On ticketing, one of the biggest frustrations in Greater Manchester is the inability to have an advanced through-ticketing system that is multimodal. The way London operates such a system is the envy of people in Manchester, who want to see the same opportunities to move around Greater Manchester on different forms of transport. The ability, through the open data provisions in the Bill, to facilitate new products to market—new technologies and new payment systems—is crucial to gain the maximum benefit from the Bill and, through the use of technology, to improve the passenger experience. Again, as we have heard eloquently expressed, it is important to ensure that those best bus technologies are used to the benefit of all, including, crucially, disabled people. Those technologies should be developed fast and implemented in franchise areas at the earliest opportunity to maximise the benefits of the Bill.

I acknowledge, as the Minister said in his remarks, that the enactment of the Bill is a condition of an elected mayor for Greater Manchester. We therefore need some clarity and certainty that that will happen in time for the mayoral elections in 2017. As my noble friend Lady Jones of Whitchurch said in her opening remarks, a large number of clauses in the Bill include provisions which would allow the Secretary of State to make secondary legislation and guidance. The Government have confirmed that at the same time as the Bill progresses through Parliament there will be consultation and finalisation of regulations and guidance. This will be absolutely crucial in the House. Too many times recently we have had enabling Bills without that full scrutiny alongside the primary legislation which enables us to be certain about the consequences of the Bill. I am sure that the Minister would not want that to happen in this case and will want to ensure that there is readiness for the mayoral elections in Greater Manchester.

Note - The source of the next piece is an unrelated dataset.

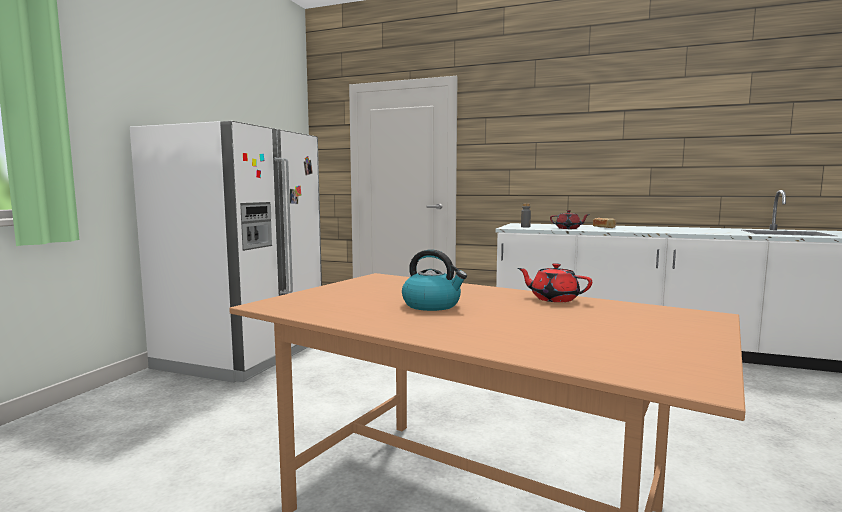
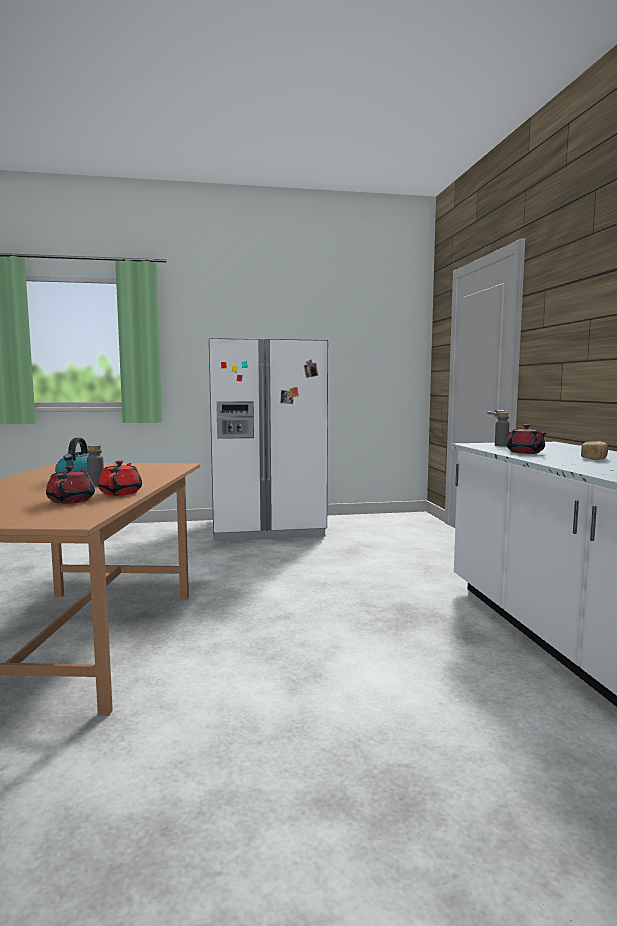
camera: 60 degrees right, 0 degrees up
none -> red teapot [46,466,95,504]
none -> grey bottle [87,445,104,486]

Can the Minister therefore clarify what steps he is taking to ensure that all stakeholders are actively engaged in the process of developing draft regulations and guidance? Can he also give an assurance that the draft regulations and guidance will be completed in a timeframe that will comply with the devolution deal in Greater Manchester? I hope that he will give us a timetable and some assurance on the transparency of that process when he winds up tonight.

In conclusion, there is clearly a broad welcome for the Bill. Franchising will allow for the introduction of better bus services across Greater Manchester as part of a fully integrated and high-quality transport network, with through-ticketing at its heart, for the benefit—I stress again—of all local people in Greater Manchester.